I have prepared a draft of an article on reproducible research methods that I was invited to contribute to the Encyclopedia of Applied and Computational Mathematics to be published by Springer. [Update: I just checked with Springer and the $5000 price quoted is not a typo. Needless to say I'm not happy about this! I'm looking into it further.] [Further update on 29 Feb 2012: I've been told that the price on that webpage was a mistake and it's a mystery how it got in the database.
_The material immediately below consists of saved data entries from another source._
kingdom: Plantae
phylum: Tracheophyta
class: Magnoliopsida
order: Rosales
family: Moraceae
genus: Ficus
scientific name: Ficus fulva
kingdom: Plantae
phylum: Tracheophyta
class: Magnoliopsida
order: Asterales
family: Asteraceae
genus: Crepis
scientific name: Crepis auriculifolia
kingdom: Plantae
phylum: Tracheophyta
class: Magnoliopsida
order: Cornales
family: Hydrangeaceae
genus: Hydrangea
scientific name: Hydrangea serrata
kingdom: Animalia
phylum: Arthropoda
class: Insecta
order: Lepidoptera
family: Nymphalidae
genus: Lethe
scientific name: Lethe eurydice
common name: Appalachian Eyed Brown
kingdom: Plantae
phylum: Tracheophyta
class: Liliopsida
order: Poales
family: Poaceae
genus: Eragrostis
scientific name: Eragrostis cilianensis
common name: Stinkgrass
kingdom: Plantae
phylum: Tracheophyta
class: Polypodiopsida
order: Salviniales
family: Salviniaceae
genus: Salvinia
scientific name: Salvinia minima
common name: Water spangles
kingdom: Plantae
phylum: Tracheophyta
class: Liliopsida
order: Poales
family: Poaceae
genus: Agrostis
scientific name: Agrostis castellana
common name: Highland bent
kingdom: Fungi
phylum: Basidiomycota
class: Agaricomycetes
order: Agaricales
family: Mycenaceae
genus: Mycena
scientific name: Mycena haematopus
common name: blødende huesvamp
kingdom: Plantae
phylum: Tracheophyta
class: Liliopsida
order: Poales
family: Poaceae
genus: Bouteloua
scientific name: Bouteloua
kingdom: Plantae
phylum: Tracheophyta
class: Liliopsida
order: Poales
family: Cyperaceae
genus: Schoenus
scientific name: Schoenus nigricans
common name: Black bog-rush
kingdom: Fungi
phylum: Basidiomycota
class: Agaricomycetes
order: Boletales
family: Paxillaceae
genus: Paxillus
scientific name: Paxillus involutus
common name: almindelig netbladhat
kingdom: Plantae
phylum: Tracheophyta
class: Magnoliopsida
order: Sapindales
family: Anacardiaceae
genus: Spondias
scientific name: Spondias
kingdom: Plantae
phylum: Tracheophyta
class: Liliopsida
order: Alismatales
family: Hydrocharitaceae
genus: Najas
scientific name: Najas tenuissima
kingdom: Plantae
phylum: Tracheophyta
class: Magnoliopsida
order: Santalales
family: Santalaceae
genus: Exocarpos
That was last week and it's still there...]
I welcome comments on this draft, either sent by email or posted below. Note that this article was greatly constrained in size (it may be too long already) and so I was very selective in what to include, but if you think I’ve neglected something important I will consider it.
I have avoided mentioning specific tools (other than some version control
systems) since there are a so many out there it would be hard to choose
which to point out, and hard to know which will stand the test of time.
I have included only two references, selected primarily as sources of other links.